В какой момент после вопроса отца о том, кому сообщить, что со мной всё в порядке, во мне проснулся обиженный ребёнок, захотевший увидеть горе своего обидчика рядом с собственной могилой, я не знаю. Но я, почти не раздумывая, назвала лишь одно имя.
Когда ехала в сторону работы, то преисполнилась решимости удрать от Богдана после того, как он высадит меня у КПП. Только я всё равно понимала, что эти прятки – игра в одни ворота: как бы далеко я ни убежала, как бы глубоко ни спряталась, он всё равно меня отыщет. Я видела в его глазах блеск голодного волка, и он, почуяв запах свежей крови, уже не собьётся со следа.
Но всё же разум во мне преобладал над чувствами, и я не собиралась рисковать жизнью нашего ребёнка, а потому направлялась к кабинету своего шефа, дабы сообщить, что данное дело после происшествия я вести уже не могу. Но, думаю, он и сам это понимал. Надеялась, что меня перекинут на расследование других преступлений. Только вот до его кабинета я дойти не успела.

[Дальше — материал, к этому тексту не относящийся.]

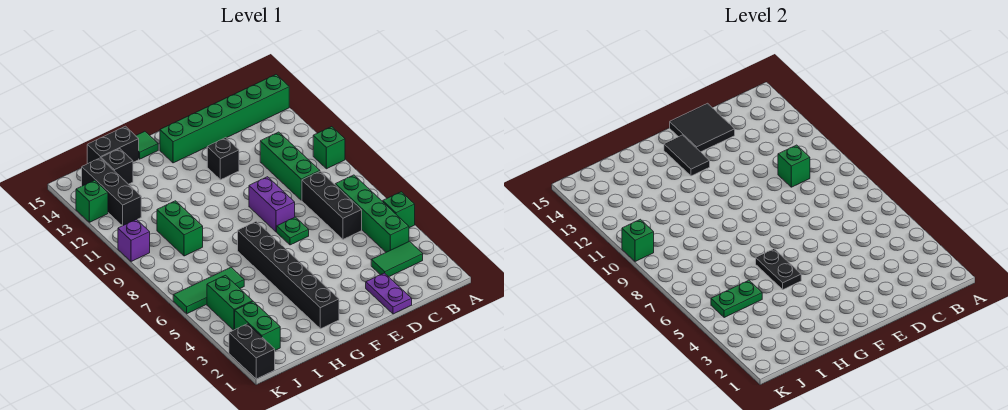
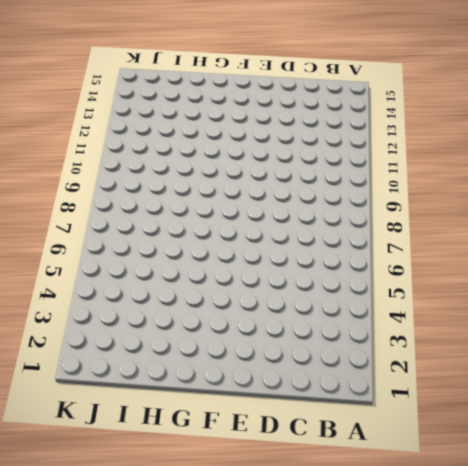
none -> green 1x1 brick [383,192,415,228]
none -> green 1x1 brick [313,127,345,169]
none -> green 1x6 brick [160,75,289,163]

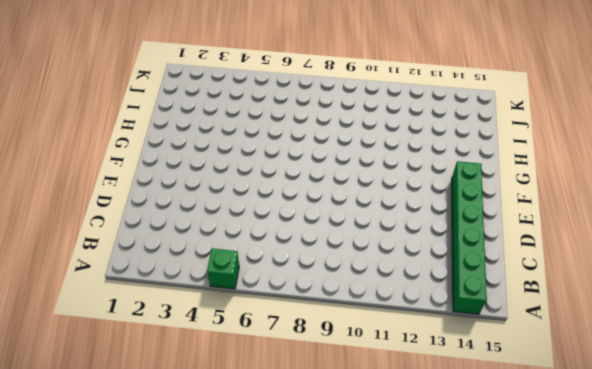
none -> green 1x1 brick [313,127,345,169]
none -> green 1x2 tile [371,242,423,277]
none -> green 1x4 brick [335,175,409,252]

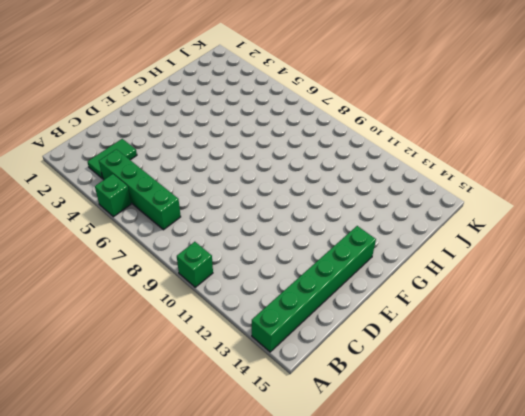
none -> black 1x3 brick [302,171,362,239]
none -> green 1x3 brick [260,132,320,200]
none -> purple 1x2 plate [366,273,412,314]

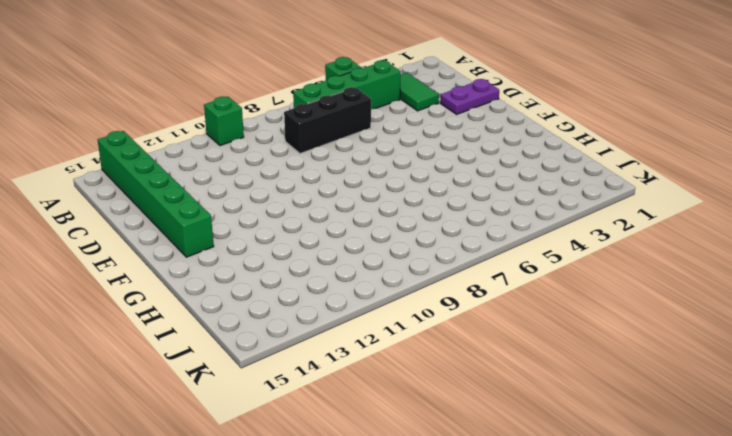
none -> green 1x3 brick [260,132,320,200]
none -> green 1x1 plate [277,217,309,245]
none -> purple 1x2 brick [249,177,295,232]

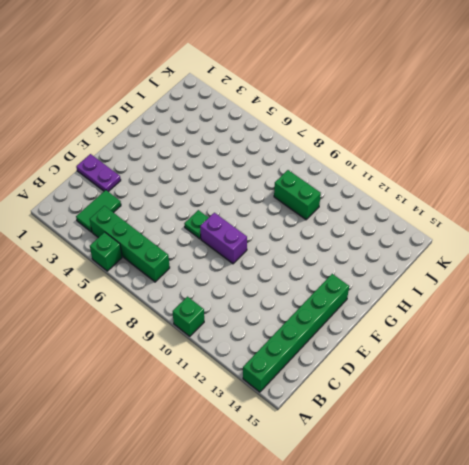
none -> black 1x3 brick [302,171,362,239]
none -> green 1x3 brick [260,132,320,200]
none -> black 1x1 brick [207,138,239,180]

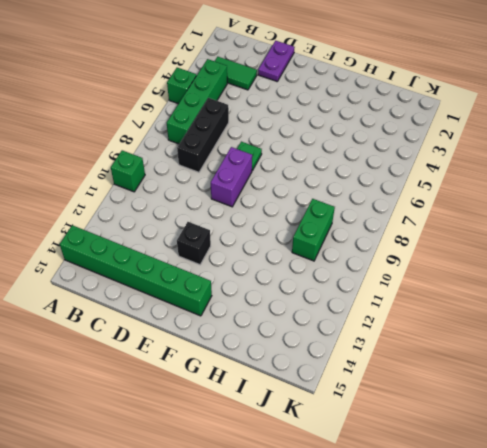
none -> green 1x3 brick [260,132,320,200]
none -> black 1x6 brick [238,221,339,329]
none -> green 1x1 tile [136,131,158,159]

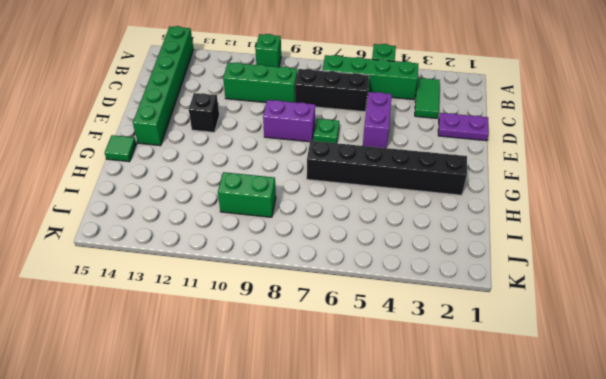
purple 1x2 brick [363,92,392,148] -> none
none -> black 1x2 brick [87,126,139,164]
none -> green 1x3 tile [173,267,244,314]
none -> black 1x1 brick [101,149,133,184]

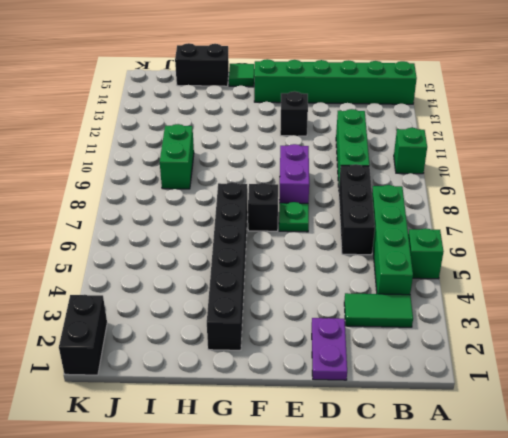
black 1x1 brick [248,183,278,231] -> black 1x1 brick moved to [101,149,133,184]
none -> green 1x3 tile [173,267,244,314]
none -> green 1x2 brick [235,301,280,350]
none -> green 1x2 brick [207,275,253,330]

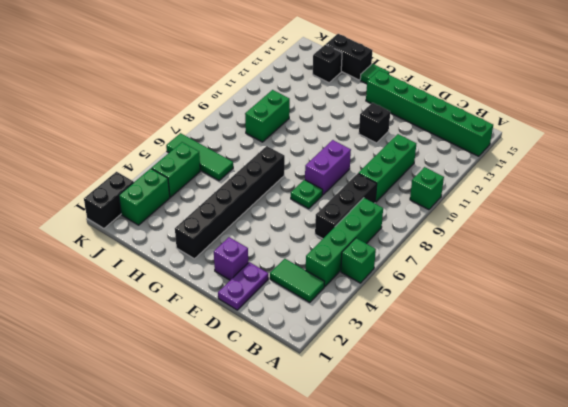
purple 1x1 brick [214,237,248,280] -> purple 1x1 brick moved to [118,219,150,262]
none -> black 1x3 brick [82,158,141,226]
none -> green 1x1 brick [76,180,108,222]
none -> green 1x1 brick [778,145,810,187]

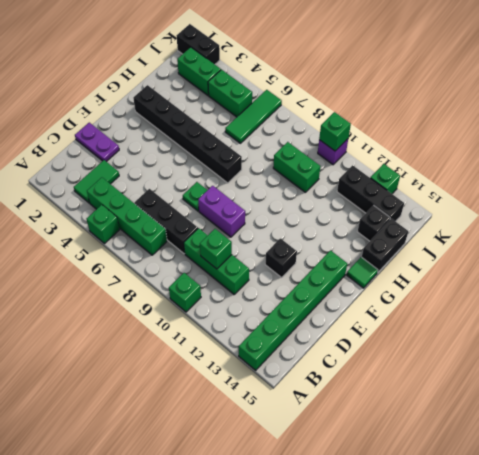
none -> black 2x2 tile [670,103,735,152]
none -> black 1x2 tile [664,135,710,176]
none -> black 1x2 plate [756,249,801,289]

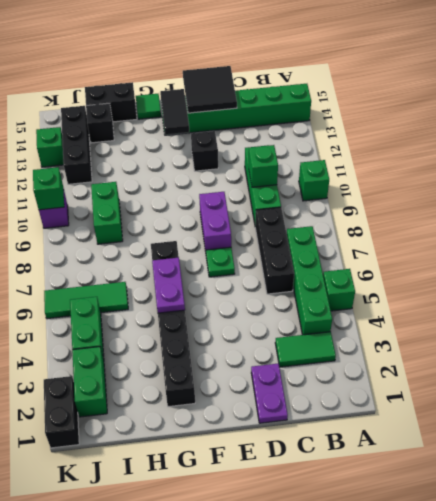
purple 1x2 plate [152,258,185,313] -> black 1x2 plate [756,249,801,289]
none -> green 1x2 plate [711,280,762,318]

Не знаю, как отец сюда пробрался, кому заплатил и какими связями обладал, но он перехватил меня в паре шагов от моей цели. Мы виделись в последний раз чуть больше десяти лет назад. Но ни тогда, ни сейчас его возвращение в мою жизнь я не могла принять спокойно. Он, словно тёмный вестник, приносил с собой разочарование и печаль. Отчего-то я и сегодня не ожидала ничего хорошего.
– Здравствуйте, Иван Фёдорович, – растерянно произношу, рассматривая глубокие морщины Хмельницкого. Но как бы стар он ни был, в его глазах горел какой-то особенный огонь, в нём до сих пор горело слишком много энергии, несмотря на почтенный возраст. Полагаю, из-за этой жажды жизни ни одна шальная пуля так и не коснулась тёмного сердца бандита.
Десять лет назад я возвращалась после вечерних пар домой и встретила у своего подъезда дорогой автомобиль, подобные редко появлялись в моём спальном районе. Оттуда вышел одетый с иголочки знакомый тип.
Я дёрнулась, будто увидела чёрта, пришедшего по мою душу. В голове пробежала мысль, что разговор пойдёт о Богдане, а я ещё морально не оправилась после случившегося и меньше всего хотела что-либо про него знать. Но Хмельницкий и словом про Скуратова не обмолвился. Сказал, что нам предстоит серьёзный разговор и лучше будет провести его в моей квартире.
– Да не беспокойся, девочка. Хотел бы убить тебя, послал бы кого-нибудь, а не светил бы тут своей физиономией, – произнёс он с ухмылкой, прочитав опасения по моему лицу.
Успокоил так успокоил.
Мы поднялись ко мне, и по его глазам, проскользившим по местами отошедшим обоям и старой мебели, я поняла, что моё жилище его не впечатлило.
– Что вам нужно?
– Я знал твою мать, Ульяна, – начал он, и я застыла от этих слов, шарахнувших меня как удар молнией. Наливала в кружку чёрный чай, и кипячёная вода полилась через край по столешнице на пол. Обернулась к нему, не понимая, к чему он ведёт этот разговор, и просто смотрела на него во все глаза.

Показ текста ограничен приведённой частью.